I’d wager there’s barely a conference, podcast, newspaper op-ed, radio segment or United Nations report that hasn’t tackled the subject. Although said to be “highly preventable”, I suspect “ageism” will be just as difficult to tackle as “lookism” – that tyranny identified in the 1990s, written about by Naomi Wolf in The Beauty Myth, which has got us precisely nowhere. The beauty industry is estimated to be worth US$677 billion this year, and growing.
Humans have been around for millennia and have always prized youthful beauty. We’re hardwired that way. According to the science of “neoteny”, we’re attracted to baby-faced features. Big eyes, small noses and pinchable cheeks, even into adulthood. See: Australian supermodel Miranda Kerr. These features speak to us of fertility, even unconsciously. With more than eight billion of us on the planet, it’s been a successful evolutionary strategy. Now, not so much – with access to family planning; reduced child mortality; higher education for women resulting in fewer children.
It’s also suggested that, over time, our wonderfully plastic brains can be retrained. If we live in an ageing world, is it possible our ideals of desirability and value will change, too? That, increasingly, we’ll come to reward wrinkles and wisdom?
Addressing the pernicious and persisting myths of ageing is necessary work. It will involve recalibrating our perspective to acknowledge the enormous contribution of the older generation to our economy and society through paid and unpaid work. Also, that cognitive decline is not a given. Understanding this is now an economic imperative.
The more negative messages we receive about ageing, about being a “burden”, the more we are inclined to feel we’re in our dotage. Just plain old decrepit and useless. Again, there’s that attitude thing. It’s this feedback loop we have to disrupt.
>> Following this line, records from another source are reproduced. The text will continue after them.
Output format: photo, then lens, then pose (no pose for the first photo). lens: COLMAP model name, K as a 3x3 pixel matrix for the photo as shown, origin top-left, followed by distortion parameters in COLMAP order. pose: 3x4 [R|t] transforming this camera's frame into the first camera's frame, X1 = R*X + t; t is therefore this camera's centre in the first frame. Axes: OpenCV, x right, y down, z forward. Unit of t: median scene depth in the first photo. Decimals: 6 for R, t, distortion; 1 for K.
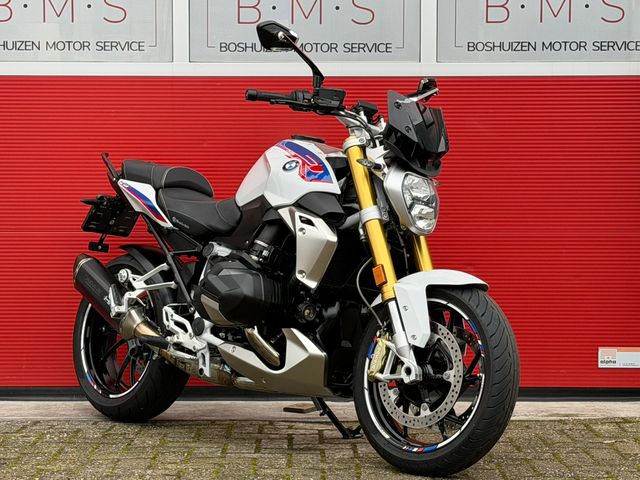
lens RADIAL K [[1618.0, 0, 319.4], [0, 1618.0, 252.6], [0, 0, 1]] dist [0.133345, 0.419532]
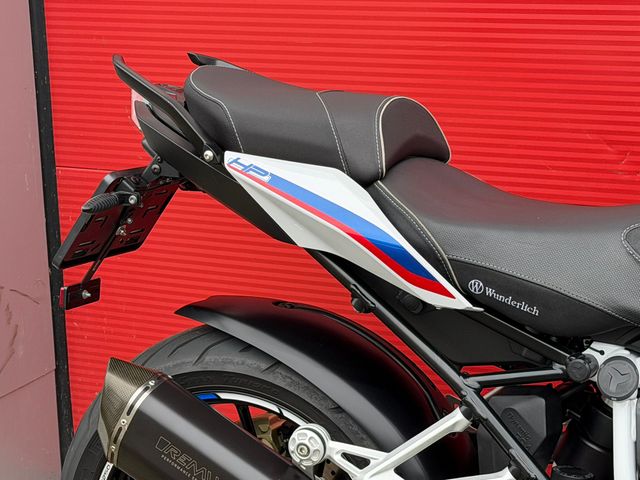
lens RADIAL K [[1618.0, 0, 319.4], [0, 1618.0, 252.6], [0, 0, 1]] dist [0.133345, 0.419532]
pose [[0.921188, -0.148724, 0.359575, -0.266538], [0.055374, 0.964775, 0.257181, -0.128807], [-0.385159, -0.217001, 0.896975, 0.786180]]
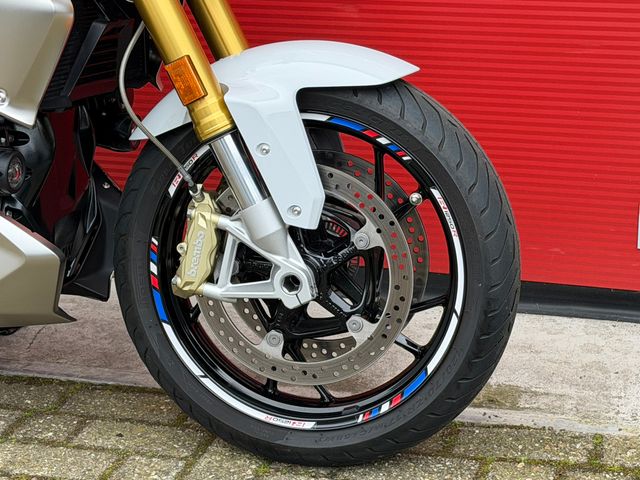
lens RADIAL K [[1618.0, 0, 319.4], [0, 1618.0, 252.6], [0, 0, 1]] dist [0.133345, 0.419532]
pose [[0.857131, -0.223290, 0.464185, -0.144412], [0.053807, 0.935041, 0.350432, -0.092790], [-0.512280, -0.275390, 0.813468, 0.578473]]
For me, one bright spot is a Stanford Business School study of the “shifting nature of happiness”. The researchers examined emotions as reported across 12 million personal blogs and, alongside laboratory experiments and surveys, found perceptions of what brings us joy are not fixed. They evolve with us along the way.
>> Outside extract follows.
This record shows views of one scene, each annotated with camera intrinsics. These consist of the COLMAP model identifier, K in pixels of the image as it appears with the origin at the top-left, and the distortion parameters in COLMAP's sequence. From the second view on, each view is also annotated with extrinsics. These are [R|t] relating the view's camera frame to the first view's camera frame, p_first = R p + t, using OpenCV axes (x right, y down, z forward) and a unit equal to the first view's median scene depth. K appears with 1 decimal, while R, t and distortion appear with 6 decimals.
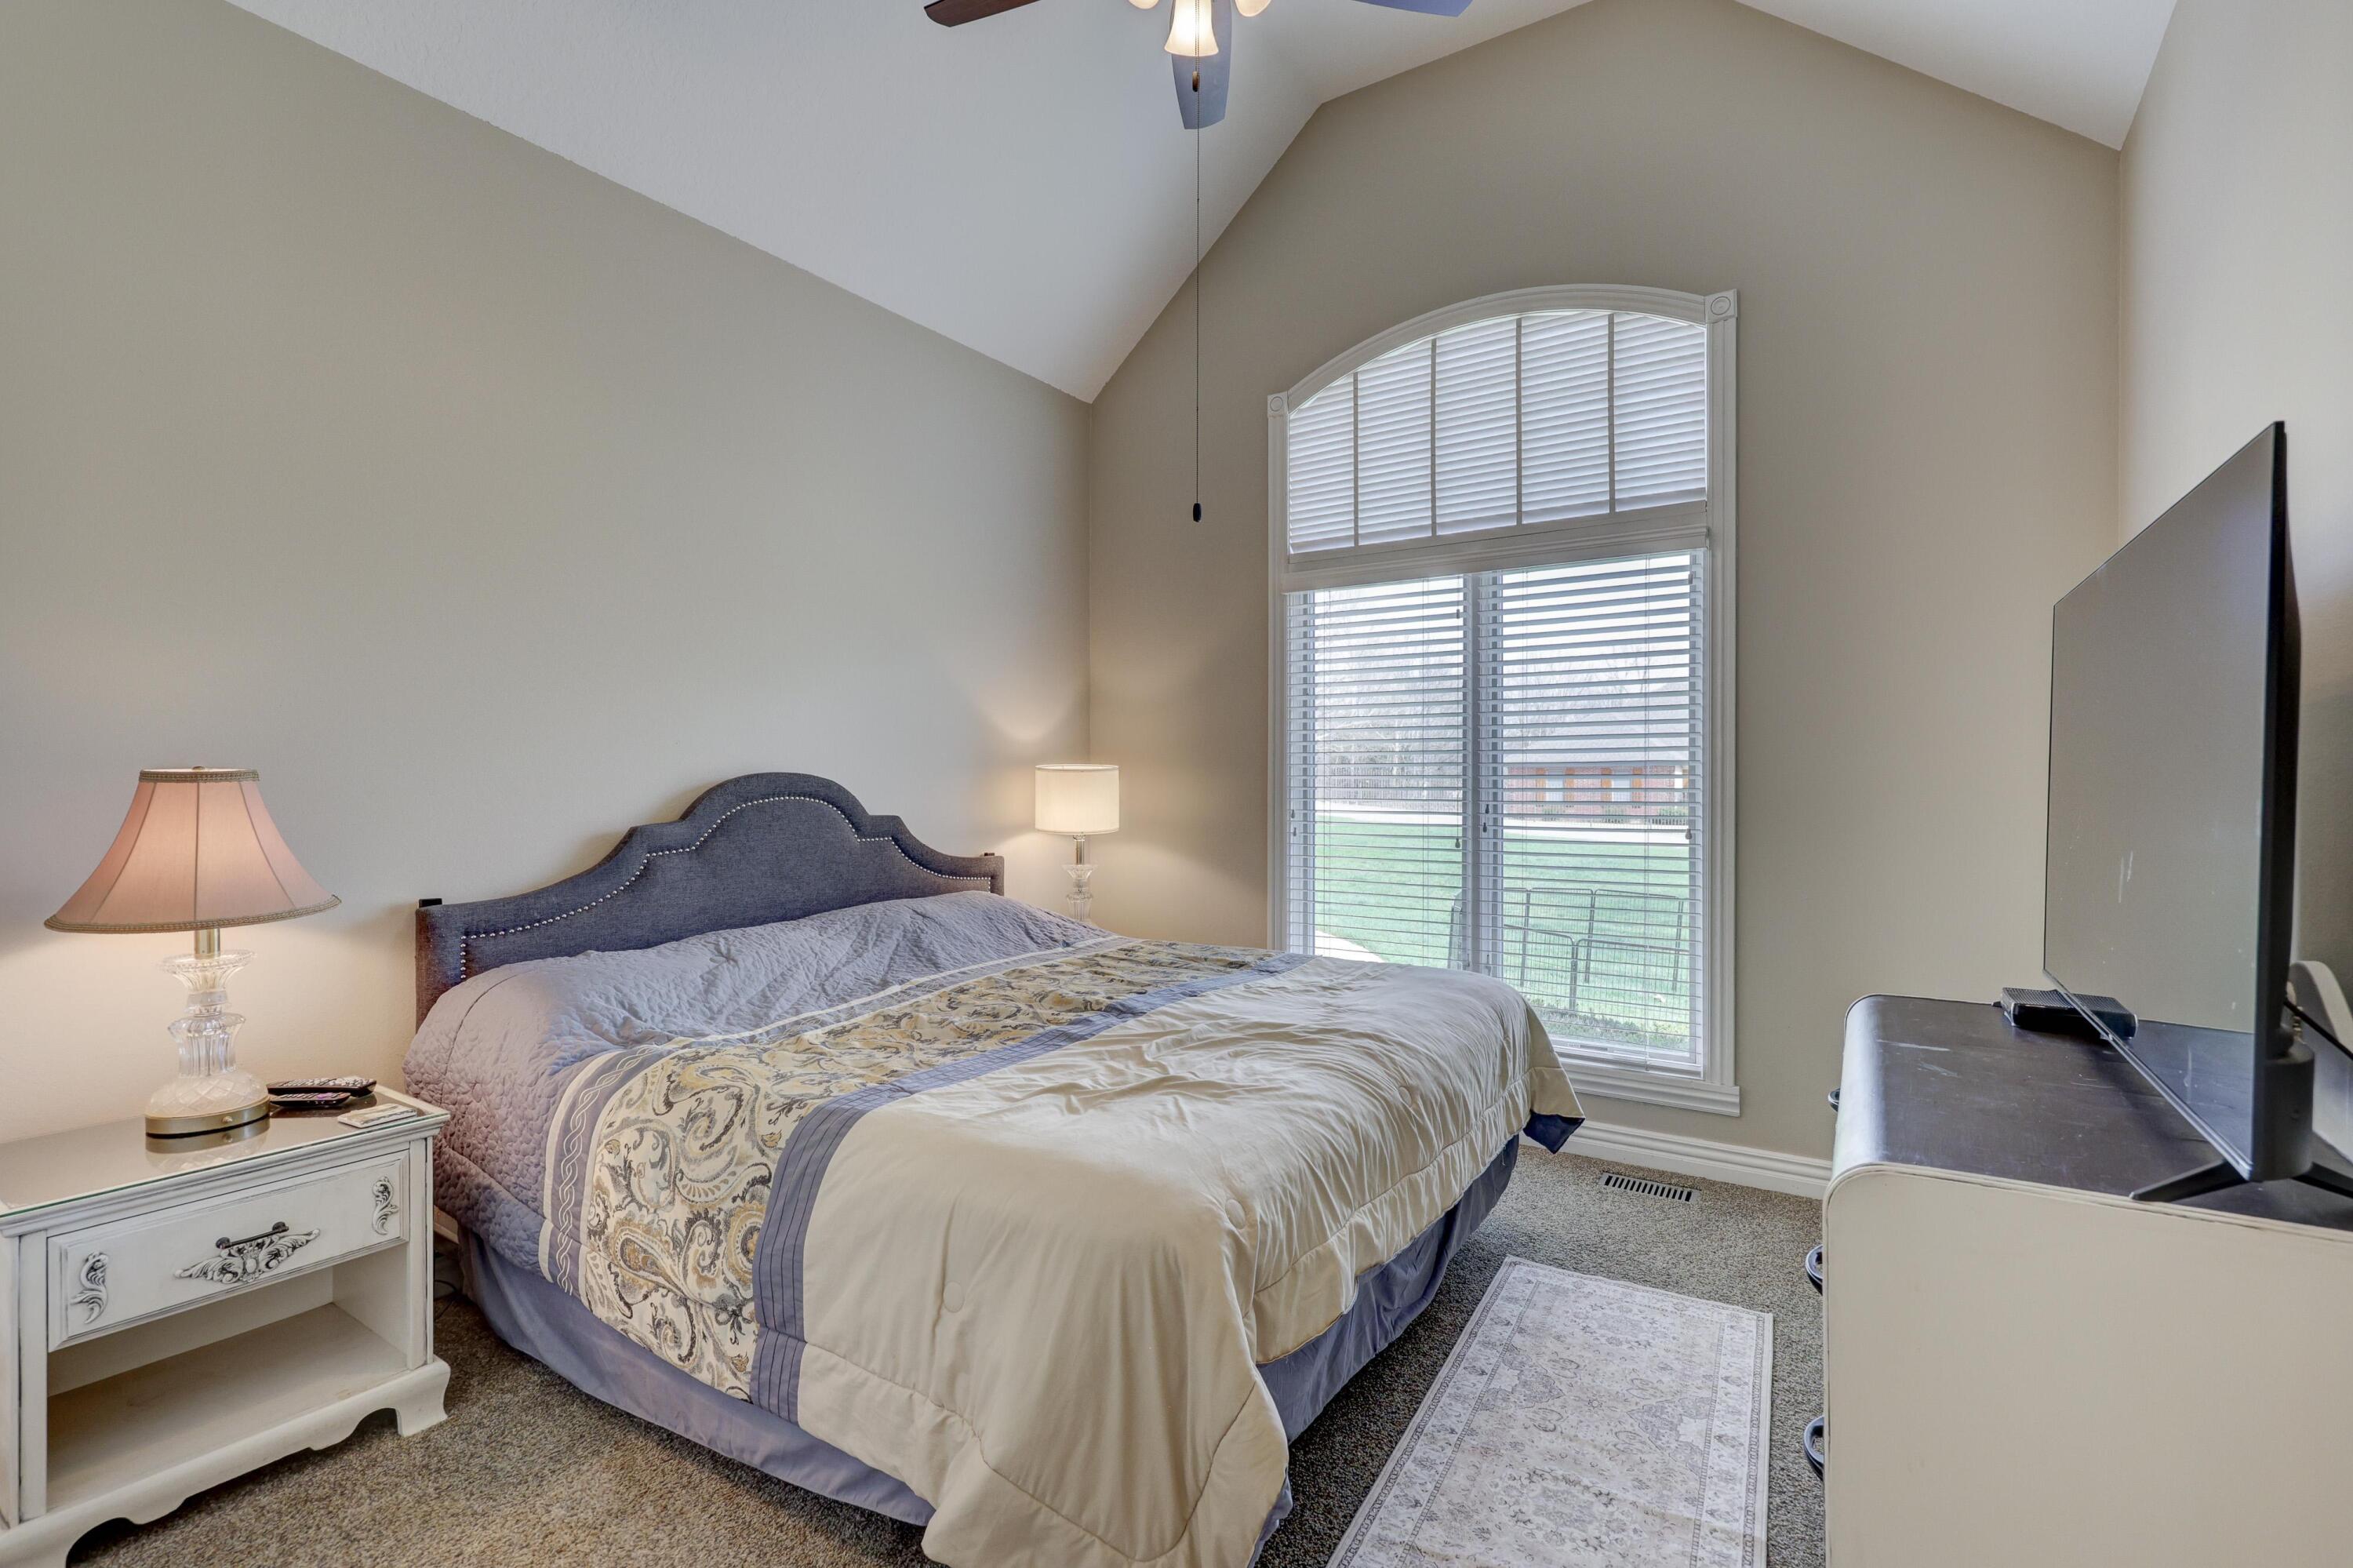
lens RADIAL K [[1069.9, 0, 1172.2], [0, 1069.9, 783.6], [0, 0, 1]] dist [0.004245, 0.000041]
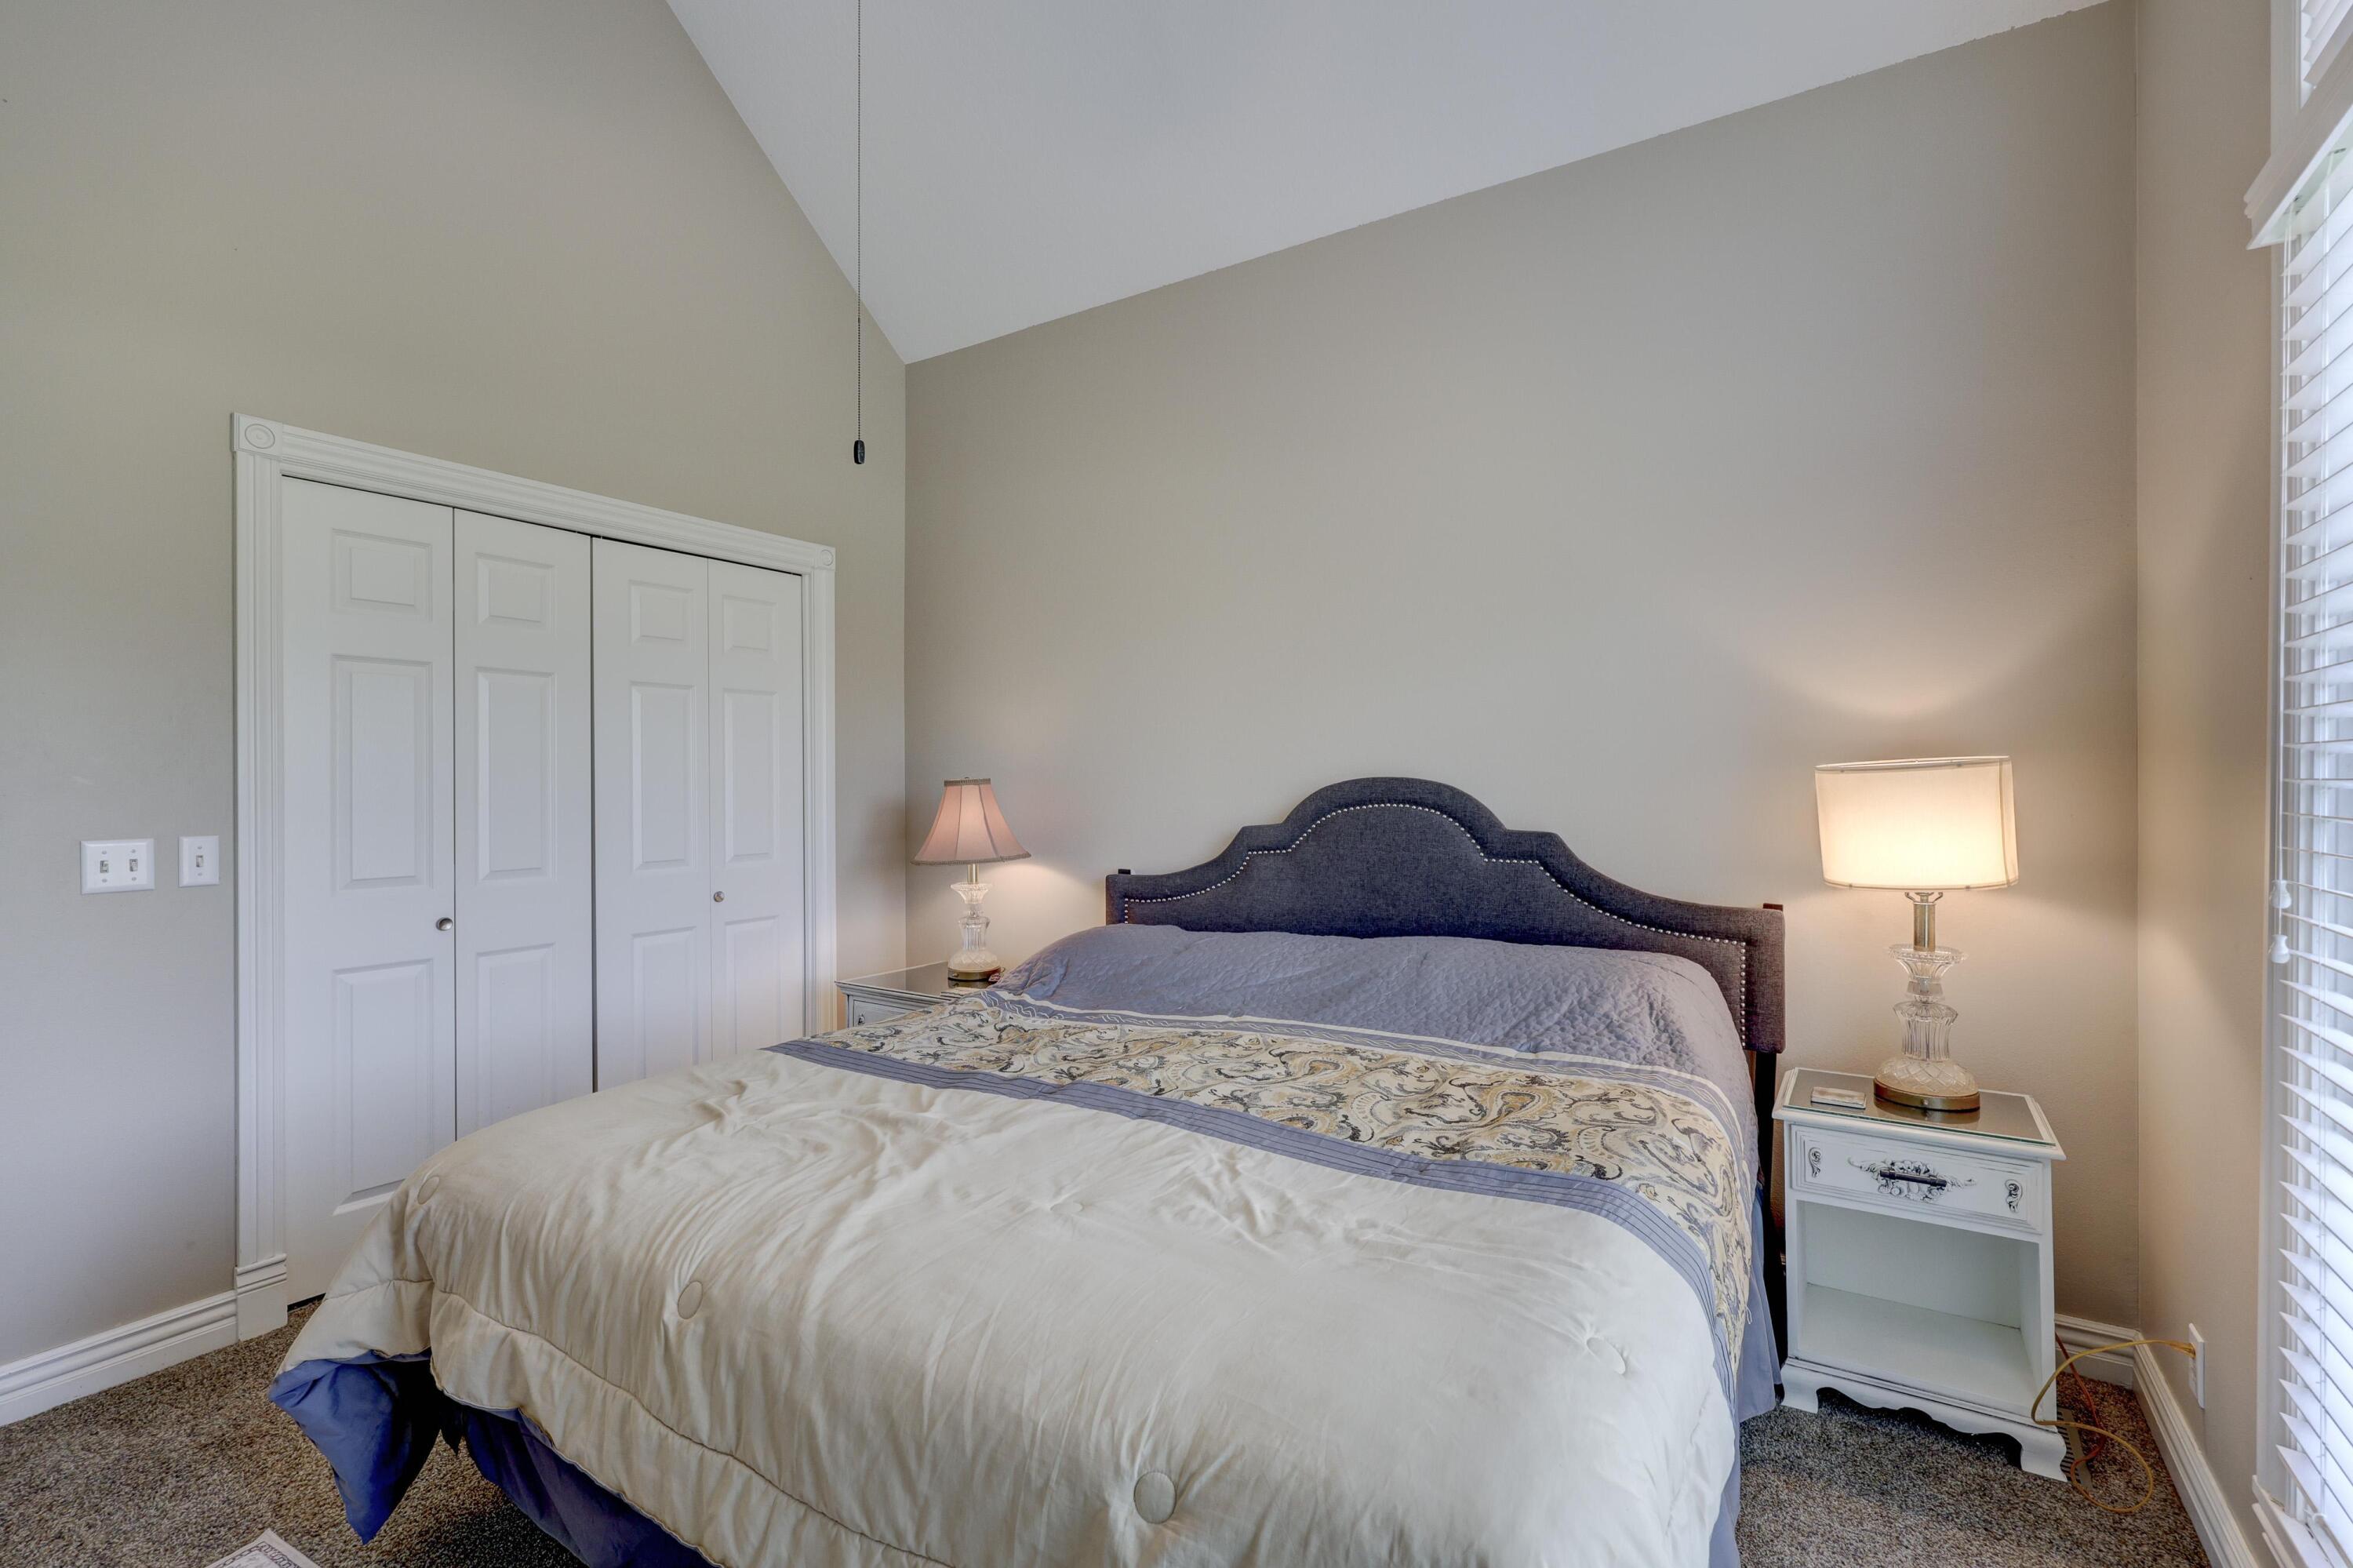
lens RADIAL K [[1069.9, 0, 1174.0], [0, 1069.9, 782.7], [0, 0, 1]] dist [0.004245, 0.000041]
pose [[0.024804, 0.001816, -0.999691, 0.518871], [-0.005900, 0.999981, 0.001670, -0.005533], [0.999675, 0.005857, 0.024815, 0.755175]]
The younger we are, the more likely we’ll equate our happiness with “excitement”, “ecstasy” and “elation”. As we get older, it’s being “peaceful”, “relaxed” or even “relieved”.
I have an abiding memory from my 30s. You could say it was a time capsule I purposely laid down for the older me. There I was, in some scuzzy nightclub, dancing at 3am, off my head on something. Feeling that this was a truly transcendental moment, I said aloud: “Remember this, Wendy! One day you won’t be doing this.”
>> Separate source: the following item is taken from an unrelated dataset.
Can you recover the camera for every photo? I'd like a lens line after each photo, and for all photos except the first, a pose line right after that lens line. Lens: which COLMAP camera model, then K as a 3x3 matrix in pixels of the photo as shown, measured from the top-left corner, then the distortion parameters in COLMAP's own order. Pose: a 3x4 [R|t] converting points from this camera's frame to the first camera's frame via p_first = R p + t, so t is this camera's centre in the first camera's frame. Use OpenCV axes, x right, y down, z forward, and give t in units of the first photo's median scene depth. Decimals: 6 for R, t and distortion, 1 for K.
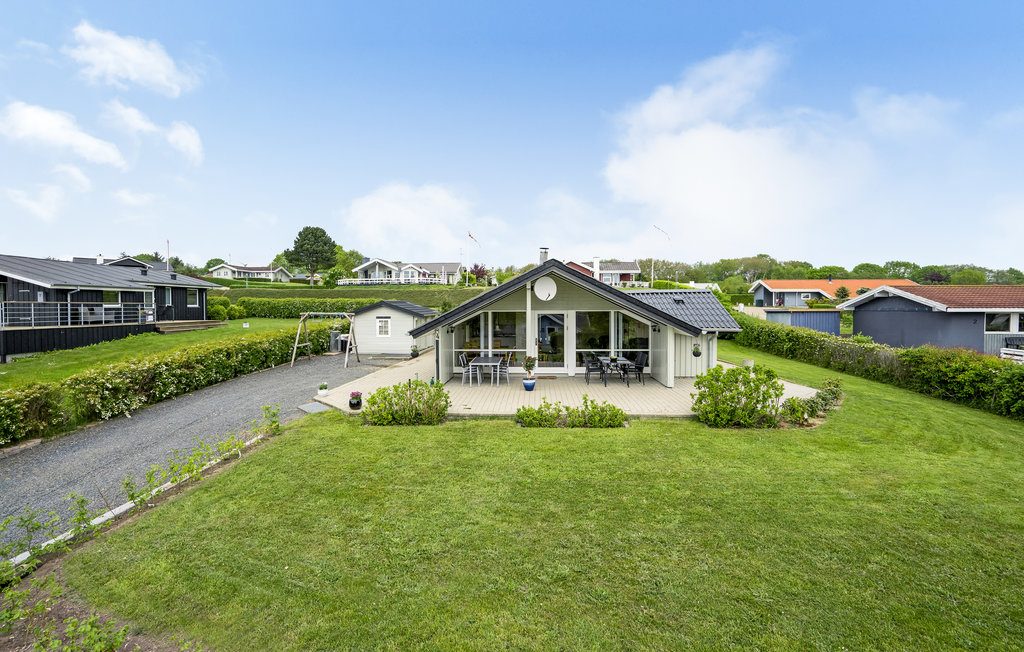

I’ve often revisited that moment of clarity. That younger me was right. It’s 40 years now since that night when I spent an hour on the footpath trying to attract the attention of my sister’s hairdresser’s friend to let me in the front door, paid five bucks for a warm Corona with a bit of lemon stuck in it, swallowed something that was probably a horse tranquilliser, flirted with a mirror tile and lost my car keys down a grate.
These days, sitting with my husband after a home-cooked meal, watching Grand Designs on TV and the hapless couple whose high-tech Danish thermal windows haven’t arrived before it starts pissing down on the Welsh coast, counts for excellent entertainment.
It’s also comforting to see your cohort ageing at the same time as you, even if every candle lights a flame for loved ones lost. If there’s a “burden” to be carried, it’s of bereavement. Every death we hear of is a moment when we tot up how many Christmases we have left. When we think of those who haven’t attained the age we are, we do not, for a moment, take that for granted.
Just as we complain no one told us how hard it would be to be parents, we say that no one really tells you what it’s like to be old. On both counts, they did; we weren’t paying attention.
Happily, after only brief conversation, the years fall away, and friends and family remain as clever, funny and beautiful as the day you first met. Age is not in the eye of the beholder.
As my dear, old friend Paul Kelly said on the release of his new album, Seventy: “I feel lucky to reach 70. Everything else after this is just extra.”
“Now We Are Extra”. I’m going with that.